Although Malaria takes the headlines, Dengue Fever—a painful, fever-inducing virus with no specific treatment—is the mosquito’s most deadly weapon. The World Health Organisation estimates that it causes 10,000 deaths and 100 million infections per year.
Governments try to combat the tropical disease with nets and insecticide sprays. Scientists have tried genetically engineering mosquitoes into extinction, preventing them from reproducing.
It’s not yet enough. Recent research has found that more than six billion people are at risk of contracting the disease by 2080.
But, maybe there’s an innovation to get excited about. Science magazine reports that researchers have been injecting a type of bacteria, Wolbachia, into the eggs of ‘Aedes aegypti’ mosquitoes (the ones that spread dengue) for the past eight years. It’s a normal kind of bacteria, often present in other mosquitoes.
What’s important is that Wolbachia prevents the spread of disease from mosquito to human. It’s a type of bacteria that stays within the mosquito family, passed from offspring to offspring.

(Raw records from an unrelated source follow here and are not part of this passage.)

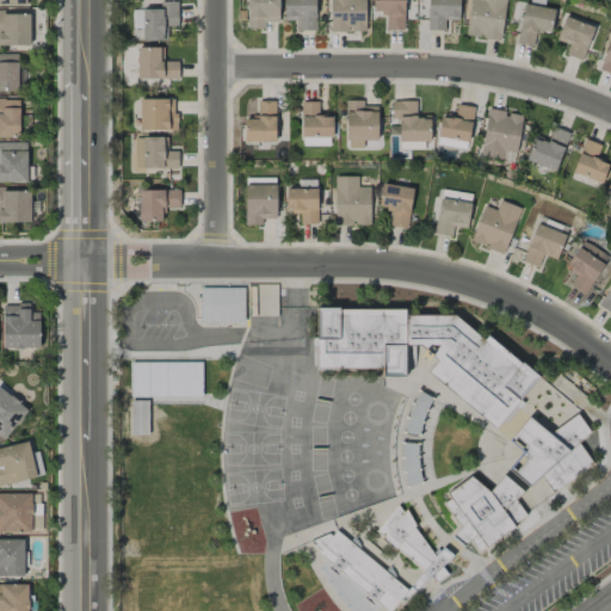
[(278,22),(278,0),(246,0),(247,29),(265,29),(265,22),(278,22)]
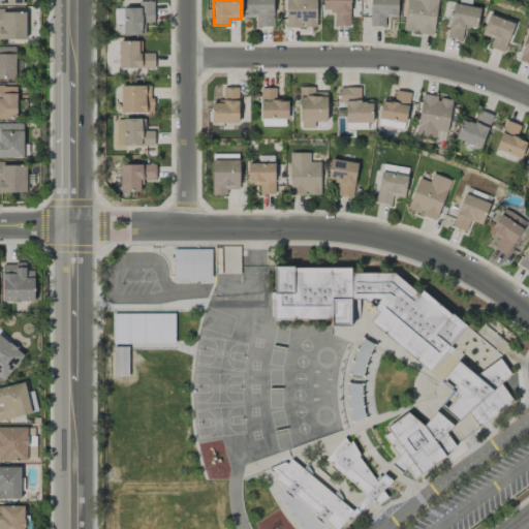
[(273,0),(245,0),(246,18),(256,18),(256,27),(274,27),(273,0)]
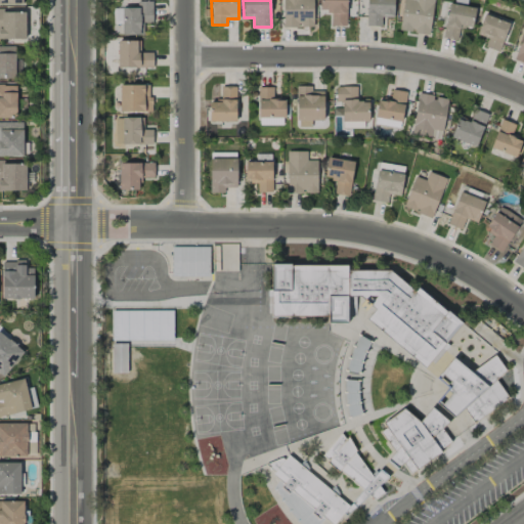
[(282,0),(284,27),(313,27),(312,0),(282,0)]
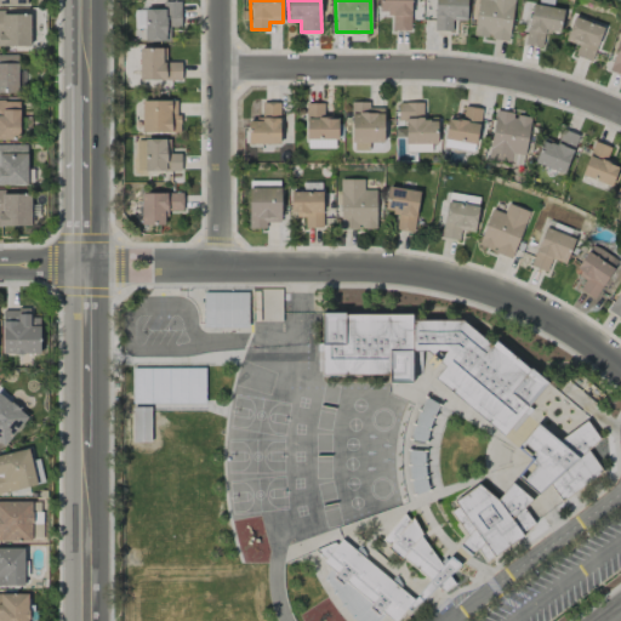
[(379,0),(379,13),(393,13),(392,30),(410,32),(410,0),(379,0)]
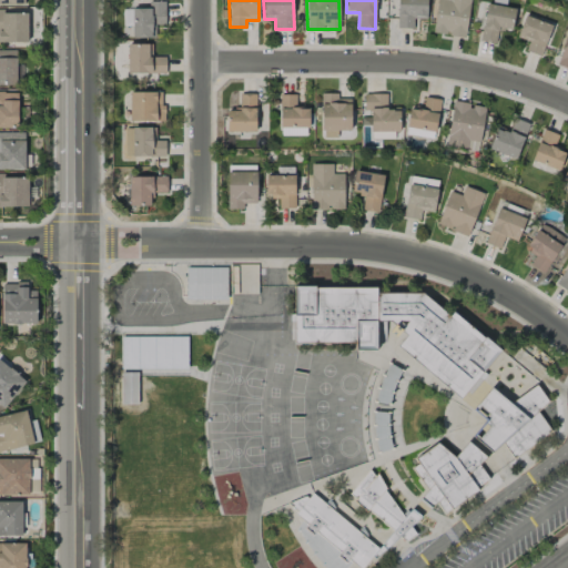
[(426,0),(397,0),(396,29),(413,29),(414,19),(426,19),(426,0)]
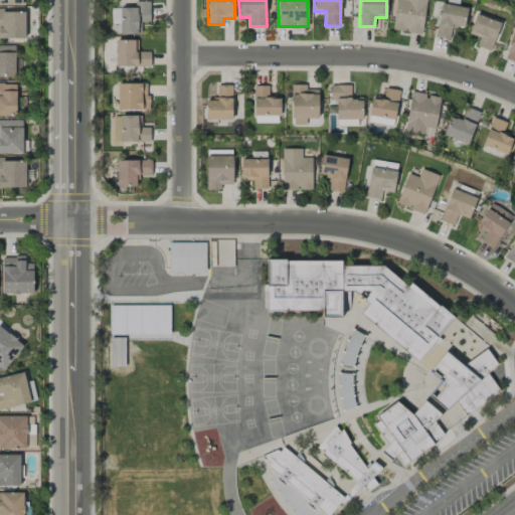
[(396,0),(392,29),(421,34),(425,0),(396,0)]
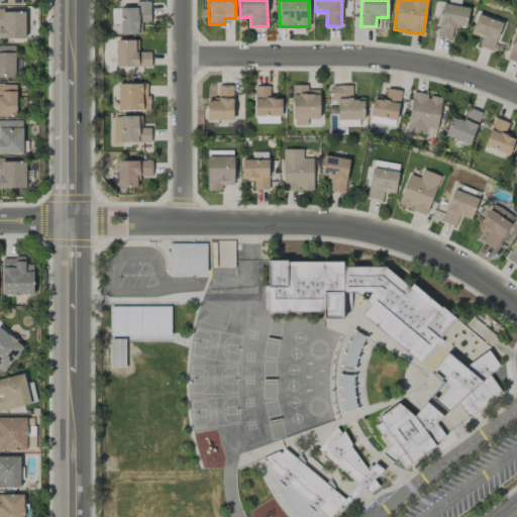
[(150,22),(150,2),(134,2),(134,8),(112,7),(112,33),(141,34),(141,22),(150,22)]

The aim? A raft of diseases, including dengue, Zika and Chikungunya, to never again infect humans.
Science magazine stresses that it takes a long time to test whether such attempts have been successful. But, Science reports that in preliminary results from trials in tropical areas, conducted by the World Mosquito Programme, there’s been an up to 76 percent reduction in the rate of dengue fever.
The magazine goes on to note that in controlled trials, on the outskirts of Yogakarta in Indonesia, local health officials found up to a 75 percent reduction in dengue infections in the 2.5 years after the release of the bacteria-powered mosquitoes. Similar results were found for chikungunya in a part of Brazil.
No one is under any illusions: These studies are just a first step. Results to date have been drawn from public health surveillance data, which can have inaccuracies and misdiagnoses. In Vietnam, a hotter climate, the bacteria dropped out.
But experts, according to Science, say it’s all worth getting excited about. Several studies have found similar effects, with the end result being that fewer people contract a deadly disease. The teams are now conducting larger trials, aiming to identify dengue patients in hospitals and work out what proportion come from the infected mosquito area.
And in the future? Science says that if all goes well, the WHO may end up approving the microbe for broader use.